• GIVEN REQUEST: Reproduce the lines from the start through the line containing "v(-7.6, 12.7) *", including both ends.

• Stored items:
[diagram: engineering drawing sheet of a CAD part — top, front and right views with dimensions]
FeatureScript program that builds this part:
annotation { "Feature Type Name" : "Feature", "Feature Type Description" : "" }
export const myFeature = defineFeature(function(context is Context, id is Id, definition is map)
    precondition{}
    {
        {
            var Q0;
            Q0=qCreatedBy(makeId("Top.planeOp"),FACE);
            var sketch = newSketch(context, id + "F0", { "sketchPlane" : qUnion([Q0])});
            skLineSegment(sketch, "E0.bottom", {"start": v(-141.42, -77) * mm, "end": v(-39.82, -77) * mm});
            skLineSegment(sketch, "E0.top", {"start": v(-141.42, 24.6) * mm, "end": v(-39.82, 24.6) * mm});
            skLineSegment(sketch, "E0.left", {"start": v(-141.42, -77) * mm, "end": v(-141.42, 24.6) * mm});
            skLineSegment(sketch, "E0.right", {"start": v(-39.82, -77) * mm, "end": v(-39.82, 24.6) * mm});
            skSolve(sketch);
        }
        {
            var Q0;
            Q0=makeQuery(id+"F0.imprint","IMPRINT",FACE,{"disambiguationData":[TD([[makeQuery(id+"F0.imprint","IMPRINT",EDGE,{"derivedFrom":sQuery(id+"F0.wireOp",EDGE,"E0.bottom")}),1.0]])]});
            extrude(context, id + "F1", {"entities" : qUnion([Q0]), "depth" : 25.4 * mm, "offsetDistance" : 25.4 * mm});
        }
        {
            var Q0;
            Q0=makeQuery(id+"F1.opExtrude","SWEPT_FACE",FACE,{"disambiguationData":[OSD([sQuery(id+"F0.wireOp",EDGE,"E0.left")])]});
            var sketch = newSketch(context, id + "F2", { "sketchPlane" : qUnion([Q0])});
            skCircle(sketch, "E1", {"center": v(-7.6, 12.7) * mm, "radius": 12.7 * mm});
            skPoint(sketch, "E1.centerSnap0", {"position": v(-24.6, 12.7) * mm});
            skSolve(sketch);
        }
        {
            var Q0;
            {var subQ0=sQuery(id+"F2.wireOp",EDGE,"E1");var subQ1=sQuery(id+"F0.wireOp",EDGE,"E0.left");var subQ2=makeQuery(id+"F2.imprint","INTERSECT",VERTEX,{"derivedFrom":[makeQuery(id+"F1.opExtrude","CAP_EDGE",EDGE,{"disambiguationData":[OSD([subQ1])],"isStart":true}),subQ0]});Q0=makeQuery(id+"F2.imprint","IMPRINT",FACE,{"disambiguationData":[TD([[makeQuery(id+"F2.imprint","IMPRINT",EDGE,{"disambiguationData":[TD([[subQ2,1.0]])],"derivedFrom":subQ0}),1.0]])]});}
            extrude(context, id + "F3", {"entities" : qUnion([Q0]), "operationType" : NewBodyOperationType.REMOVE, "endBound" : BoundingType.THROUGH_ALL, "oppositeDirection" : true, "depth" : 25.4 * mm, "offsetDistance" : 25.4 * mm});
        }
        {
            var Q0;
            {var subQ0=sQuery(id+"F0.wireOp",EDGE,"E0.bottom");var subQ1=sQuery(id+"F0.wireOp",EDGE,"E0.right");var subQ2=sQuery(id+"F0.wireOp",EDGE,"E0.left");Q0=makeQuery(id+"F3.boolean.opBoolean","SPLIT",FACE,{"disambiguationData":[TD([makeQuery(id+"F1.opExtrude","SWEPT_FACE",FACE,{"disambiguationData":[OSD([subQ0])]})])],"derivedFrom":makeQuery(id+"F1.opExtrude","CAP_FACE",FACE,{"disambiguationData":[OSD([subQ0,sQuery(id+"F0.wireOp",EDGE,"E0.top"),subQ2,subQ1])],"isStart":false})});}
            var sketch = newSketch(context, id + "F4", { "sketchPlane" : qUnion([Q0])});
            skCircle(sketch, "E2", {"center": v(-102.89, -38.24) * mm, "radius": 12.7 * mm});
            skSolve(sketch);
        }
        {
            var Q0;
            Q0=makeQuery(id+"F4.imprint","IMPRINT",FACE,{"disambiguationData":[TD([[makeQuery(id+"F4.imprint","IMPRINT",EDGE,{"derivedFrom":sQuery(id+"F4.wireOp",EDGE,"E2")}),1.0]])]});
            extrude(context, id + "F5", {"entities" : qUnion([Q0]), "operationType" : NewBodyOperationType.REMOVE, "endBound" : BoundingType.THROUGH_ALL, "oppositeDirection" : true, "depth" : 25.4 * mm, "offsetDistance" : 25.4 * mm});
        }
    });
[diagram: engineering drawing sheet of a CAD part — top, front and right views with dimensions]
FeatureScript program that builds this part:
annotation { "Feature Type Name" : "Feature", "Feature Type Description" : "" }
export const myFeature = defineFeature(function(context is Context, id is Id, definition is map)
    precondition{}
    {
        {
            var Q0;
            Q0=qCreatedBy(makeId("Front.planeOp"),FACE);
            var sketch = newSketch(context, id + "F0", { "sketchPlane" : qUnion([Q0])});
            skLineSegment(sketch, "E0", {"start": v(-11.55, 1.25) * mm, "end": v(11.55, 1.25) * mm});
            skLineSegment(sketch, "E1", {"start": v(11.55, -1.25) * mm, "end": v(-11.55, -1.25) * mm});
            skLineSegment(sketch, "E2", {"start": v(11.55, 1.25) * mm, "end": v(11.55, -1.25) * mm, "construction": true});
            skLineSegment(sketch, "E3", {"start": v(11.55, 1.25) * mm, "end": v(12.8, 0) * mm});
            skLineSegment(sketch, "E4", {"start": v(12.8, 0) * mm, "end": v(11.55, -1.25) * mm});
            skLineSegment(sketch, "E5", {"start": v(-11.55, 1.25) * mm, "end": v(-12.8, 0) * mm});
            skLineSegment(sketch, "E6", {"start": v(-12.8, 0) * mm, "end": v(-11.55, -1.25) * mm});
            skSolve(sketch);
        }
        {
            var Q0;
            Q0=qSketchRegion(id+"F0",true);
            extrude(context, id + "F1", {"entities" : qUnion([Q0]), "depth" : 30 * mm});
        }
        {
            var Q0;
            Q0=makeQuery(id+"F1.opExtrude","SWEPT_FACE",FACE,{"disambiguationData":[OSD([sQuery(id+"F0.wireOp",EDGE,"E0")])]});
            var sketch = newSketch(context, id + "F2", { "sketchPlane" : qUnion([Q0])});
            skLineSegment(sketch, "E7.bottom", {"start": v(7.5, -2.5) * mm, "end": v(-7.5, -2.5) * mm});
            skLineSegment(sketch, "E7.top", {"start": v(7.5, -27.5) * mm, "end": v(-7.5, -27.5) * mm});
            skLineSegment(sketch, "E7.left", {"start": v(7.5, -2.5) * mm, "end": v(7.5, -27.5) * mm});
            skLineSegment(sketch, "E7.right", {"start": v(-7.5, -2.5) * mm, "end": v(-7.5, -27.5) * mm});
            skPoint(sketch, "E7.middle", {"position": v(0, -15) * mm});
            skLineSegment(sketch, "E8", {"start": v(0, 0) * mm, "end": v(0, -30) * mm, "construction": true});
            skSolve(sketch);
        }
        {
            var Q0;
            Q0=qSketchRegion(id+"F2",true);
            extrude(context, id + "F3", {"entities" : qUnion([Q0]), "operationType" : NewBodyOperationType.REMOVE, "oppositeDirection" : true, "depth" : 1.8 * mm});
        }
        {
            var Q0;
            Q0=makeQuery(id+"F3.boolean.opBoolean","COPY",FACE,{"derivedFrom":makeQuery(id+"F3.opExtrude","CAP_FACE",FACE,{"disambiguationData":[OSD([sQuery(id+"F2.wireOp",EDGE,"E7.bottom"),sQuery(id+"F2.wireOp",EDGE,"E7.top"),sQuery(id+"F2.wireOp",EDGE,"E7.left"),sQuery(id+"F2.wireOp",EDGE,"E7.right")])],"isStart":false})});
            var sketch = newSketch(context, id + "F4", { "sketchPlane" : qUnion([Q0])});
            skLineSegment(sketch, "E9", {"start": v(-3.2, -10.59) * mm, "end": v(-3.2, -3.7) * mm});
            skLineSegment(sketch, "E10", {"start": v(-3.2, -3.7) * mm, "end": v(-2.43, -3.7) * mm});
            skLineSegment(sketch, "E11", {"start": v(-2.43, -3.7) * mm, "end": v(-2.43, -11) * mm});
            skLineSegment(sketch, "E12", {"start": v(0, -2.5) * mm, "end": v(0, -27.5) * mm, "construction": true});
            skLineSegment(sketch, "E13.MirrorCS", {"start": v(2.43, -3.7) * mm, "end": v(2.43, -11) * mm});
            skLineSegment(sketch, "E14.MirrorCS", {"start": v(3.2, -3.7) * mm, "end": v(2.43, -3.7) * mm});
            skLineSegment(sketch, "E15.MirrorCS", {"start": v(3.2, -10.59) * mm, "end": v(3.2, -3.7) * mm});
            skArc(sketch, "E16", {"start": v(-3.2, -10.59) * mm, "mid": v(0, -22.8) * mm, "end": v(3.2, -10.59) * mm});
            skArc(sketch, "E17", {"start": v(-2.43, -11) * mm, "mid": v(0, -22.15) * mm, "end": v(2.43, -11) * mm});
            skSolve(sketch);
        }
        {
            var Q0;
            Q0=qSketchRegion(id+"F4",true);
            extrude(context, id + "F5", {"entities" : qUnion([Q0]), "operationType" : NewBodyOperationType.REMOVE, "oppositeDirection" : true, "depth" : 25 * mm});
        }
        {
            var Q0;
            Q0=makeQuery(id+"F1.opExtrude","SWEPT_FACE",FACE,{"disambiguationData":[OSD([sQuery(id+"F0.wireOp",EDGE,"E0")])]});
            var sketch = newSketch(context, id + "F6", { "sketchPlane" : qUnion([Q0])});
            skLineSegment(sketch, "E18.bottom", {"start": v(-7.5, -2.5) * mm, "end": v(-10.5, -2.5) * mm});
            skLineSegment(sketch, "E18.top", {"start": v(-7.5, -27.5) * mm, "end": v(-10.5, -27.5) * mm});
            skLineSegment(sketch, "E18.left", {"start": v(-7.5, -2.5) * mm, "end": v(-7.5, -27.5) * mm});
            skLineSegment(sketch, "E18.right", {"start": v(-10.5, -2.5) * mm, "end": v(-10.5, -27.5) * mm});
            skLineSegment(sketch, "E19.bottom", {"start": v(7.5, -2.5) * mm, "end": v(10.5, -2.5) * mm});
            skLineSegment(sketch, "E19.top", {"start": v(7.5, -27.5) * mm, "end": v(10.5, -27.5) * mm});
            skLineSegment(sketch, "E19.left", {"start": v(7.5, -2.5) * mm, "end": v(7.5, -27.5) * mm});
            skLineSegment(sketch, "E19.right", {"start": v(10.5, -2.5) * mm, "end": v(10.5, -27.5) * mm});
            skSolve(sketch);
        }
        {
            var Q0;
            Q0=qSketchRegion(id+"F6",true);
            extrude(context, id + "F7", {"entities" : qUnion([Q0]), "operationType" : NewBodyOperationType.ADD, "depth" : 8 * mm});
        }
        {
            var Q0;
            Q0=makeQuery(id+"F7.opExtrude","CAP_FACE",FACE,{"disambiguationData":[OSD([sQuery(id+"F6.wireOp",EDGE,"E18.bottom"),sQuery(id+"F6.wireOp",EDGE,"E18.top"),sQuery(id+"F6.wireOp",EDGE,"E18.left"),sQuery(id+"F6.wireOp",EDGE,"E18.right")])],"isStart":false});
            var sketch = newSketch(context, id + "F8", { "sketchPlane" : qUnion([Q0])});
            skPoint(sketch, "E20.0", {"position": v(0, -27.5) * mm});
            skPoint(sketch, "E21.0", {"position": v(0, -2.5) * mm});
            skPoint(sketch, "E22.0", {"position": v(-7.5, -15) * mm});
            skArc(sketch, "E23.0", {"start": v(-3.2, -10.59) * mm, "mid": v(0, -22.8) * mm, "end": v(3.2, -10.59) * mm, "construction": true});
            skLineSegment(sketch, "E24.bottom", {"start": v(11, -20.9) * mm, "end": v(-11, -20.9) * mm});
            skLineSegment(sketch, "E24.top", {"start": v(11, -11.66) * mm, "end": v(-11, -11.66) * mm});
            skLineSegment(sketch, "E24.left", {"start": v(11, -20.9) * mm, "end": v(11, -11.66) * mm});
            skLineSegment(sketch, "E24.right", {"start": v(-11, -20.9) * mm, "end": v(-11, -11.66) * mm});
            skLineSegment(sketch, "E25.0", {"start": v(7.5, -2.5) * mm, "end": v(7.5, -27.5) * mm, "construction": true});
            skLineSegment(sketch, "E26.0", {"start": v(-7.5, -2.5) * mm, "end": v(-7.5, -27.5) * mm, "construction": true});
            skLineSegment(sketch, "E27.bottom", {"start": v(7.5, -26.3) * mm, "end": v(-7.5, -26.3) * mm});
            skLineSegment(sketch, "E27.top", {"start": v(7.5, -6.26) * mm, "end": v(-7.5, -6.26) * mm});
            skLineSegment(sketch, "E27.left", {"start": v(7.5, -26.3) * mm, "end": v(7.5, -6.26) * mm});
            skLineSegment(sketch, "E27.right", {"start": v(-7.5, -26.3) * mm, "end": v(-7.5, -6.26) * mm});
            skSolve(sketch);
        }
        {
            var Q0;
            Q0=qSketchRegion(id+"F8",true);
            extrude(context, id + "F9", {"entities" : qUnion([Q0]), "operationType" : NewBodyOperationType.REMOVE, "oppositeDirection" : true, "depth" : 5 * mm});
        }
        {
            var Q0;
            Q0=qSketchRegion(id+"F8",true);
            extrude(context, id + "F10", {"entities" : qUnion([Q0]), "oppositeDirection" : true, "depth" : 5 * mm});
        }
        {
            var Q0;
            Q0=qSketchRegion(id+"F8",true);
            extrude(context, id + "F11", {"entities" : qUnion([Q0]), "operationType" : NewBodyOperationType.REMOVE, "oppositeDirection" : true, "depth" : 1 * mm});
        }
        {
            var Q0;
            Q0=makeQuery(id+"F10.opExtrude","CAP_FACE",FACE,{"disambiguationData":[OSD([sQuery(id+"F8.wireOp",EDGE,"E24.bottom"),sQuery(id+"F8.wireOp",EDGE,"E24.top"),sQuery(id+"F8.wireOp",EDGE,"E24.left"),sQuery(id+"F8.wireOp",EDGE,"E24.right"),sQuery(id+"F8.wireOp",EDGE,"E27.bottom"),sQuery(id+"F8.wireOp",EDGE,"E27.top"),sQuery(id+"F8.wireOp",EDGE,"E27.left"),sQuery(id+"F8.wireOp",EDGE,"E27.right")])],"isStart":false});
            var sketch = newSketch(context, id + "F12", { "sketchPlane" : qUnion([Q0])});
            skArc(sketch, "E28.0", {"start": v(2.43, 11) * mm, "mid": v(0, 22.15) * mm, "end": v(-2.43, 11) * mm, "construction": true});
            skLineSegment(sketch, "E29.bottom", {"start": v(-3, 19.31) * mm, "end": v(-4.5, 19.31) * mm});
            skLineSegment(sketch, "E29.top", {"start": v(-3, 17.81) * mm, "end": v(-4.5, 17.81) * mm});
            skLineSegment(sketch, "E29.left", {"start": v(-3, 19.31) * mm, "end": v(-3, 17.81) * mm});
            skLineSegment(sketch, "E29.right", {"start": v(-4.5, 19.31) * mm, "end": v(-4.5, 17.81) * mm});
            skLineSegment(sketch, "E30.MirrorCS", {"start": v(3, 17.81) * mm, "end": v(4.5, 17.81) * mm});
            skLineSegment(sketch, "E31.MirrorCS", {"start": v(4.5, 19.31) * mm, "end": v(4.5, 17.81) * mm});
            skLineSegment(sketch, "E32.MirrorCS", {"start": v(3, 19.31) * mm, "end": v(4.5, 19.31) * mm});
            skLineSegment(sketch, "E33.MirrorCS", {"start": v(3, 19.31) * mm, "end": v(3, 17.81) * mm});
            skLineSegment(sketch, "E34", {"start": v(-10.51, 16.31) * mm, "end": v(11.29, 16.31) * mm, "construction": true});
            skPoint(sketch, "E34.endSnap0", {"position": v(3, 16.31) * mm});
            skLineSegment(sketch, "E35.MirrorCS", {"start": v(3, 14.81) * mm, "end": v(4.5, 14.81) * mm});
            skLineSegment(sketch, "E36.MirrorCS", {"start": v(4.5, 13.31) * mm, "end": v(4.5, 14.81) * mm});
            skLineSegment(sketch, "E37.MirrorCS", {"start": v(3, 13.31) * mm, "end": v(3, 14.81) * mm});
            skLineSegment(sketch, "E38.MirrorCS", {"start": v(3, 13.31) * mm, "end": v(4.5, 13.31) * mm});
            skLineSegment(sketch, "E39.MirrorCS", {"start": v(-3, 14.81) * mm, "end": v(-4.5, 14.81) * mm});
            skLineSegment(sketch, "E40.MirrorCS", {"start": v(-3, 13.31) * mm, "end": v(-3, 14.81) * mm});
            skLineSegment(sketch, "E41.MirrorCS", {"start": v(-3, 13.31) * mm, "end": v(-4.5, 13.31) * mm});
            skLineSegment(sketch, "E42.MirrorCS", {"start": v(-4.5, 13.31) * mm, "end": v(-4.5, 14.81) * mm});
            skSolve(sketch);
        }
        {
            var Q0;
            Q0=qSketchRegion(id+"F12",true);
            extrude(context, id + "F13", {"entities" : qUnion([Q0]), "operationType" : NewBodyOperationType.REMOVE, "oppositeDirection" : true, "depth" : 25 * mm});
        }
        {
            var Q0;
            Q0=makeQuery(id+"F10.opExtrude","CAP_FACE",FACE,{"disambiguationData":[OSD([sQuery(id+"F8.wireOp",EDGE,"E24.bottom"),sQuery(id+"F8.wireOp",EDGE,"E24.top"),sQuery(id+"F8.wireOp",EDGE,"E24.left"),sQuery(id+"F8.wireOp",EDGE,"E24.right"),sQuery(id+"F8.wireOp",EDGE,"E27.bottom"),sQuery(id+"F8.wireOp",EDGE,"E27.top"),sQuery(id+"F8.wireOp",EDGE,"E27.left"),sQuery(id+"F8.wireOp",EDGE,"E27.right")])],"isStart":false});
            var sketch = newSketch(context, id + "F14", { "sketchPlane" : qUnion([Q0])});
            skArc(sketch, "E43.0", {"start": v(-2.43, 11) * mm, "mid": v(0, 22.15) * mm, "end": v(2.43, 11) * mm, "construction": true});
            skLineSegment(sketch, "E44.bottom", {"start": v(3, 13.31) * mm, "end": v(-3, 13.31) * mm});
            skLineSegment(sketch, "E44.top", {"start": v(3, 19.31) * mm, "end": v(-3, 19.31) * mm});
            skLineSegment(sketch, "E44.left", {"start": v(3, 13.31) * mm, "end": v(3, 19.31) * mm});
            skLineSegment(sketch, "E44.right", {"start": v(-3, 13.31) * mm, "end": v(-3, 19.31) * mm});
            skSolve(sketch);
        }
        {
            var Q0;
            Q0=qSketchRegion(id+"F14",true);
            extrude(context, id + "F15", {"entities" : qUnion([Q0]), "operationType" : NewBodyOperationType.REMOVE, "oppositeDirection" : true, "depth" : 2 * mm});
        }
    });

• CORRECT RESPONSE:
[diagram: engineering drawing sheet of a CAD part — top, front and right views with dimensions]
FeatureScript program that builds this part:
annotation { "Feature Type Name" : "Feature", "Feature Type Description" : "" }
export const myFeature = defineFeature(function(context is Context, id is Id, definition is map)
    precondition{}
    {
        {
            var Q0;
            Q0=qCreatedBy(makeId("Top.planeOp"),FACE);
            var sketch = newSketch(context, id + "F0", { "sketchPlane" : qUnion([Q0])});
            skLineSegment(sketch, "E0.bottom", {"start": v(-141.42, -77) * mm, "end": v(-39.82, -77) * mm});
            skLineSegment(sketch, "E0.top", {"start": v(-141.42, 24.6) * mm, "end": v(-39.82, 24.6) * mm});
            skLineSegment(sketch, "E0.left", {"start": v(-141.42, -77) * mm, "end": v(-141.42, 24.6) * mm});
            skLineSegment(sketch, "E0.right", {"start": v(-39.82, -77) * mm, "end": v(-39.82, 24.6) * mm});
            skSolve(sketch);
        }
        {
            var Q0;
            Q0=makeQuery(id+"F0.imprint","IMPRINT",FACE,{"disambiguationData":[TD([[makeQuery(id+"F0.imprint","IMPRINT",EDGE,{"derivedFrom":sQuery(id+"F0.wireOp",EDGE,"E0.bottom")}),1.0]])]});
            extrude(context, id + "F1", {"entities" : qUnion([Q0]), "depth" : 25.4 * mm, "offsetDistance" : 25.4 * mm});
        }
        {
            var Q0;
            Q0=makeQuery(id+"F1.opExtrude","SWEPT_FACE",FACE,{"disambiguationData":[OSD([sQuery(id+"F0.wireOp",EDGE,"E0.left")])]});
            var sketch = newSketch(context, id + "F2", { "sketchPlane" : qUnion([Q0])});
            skCircle(sketch, "E1", {"center": v(-7.6, 12.7) * mm, "radius": 12.7 * mm});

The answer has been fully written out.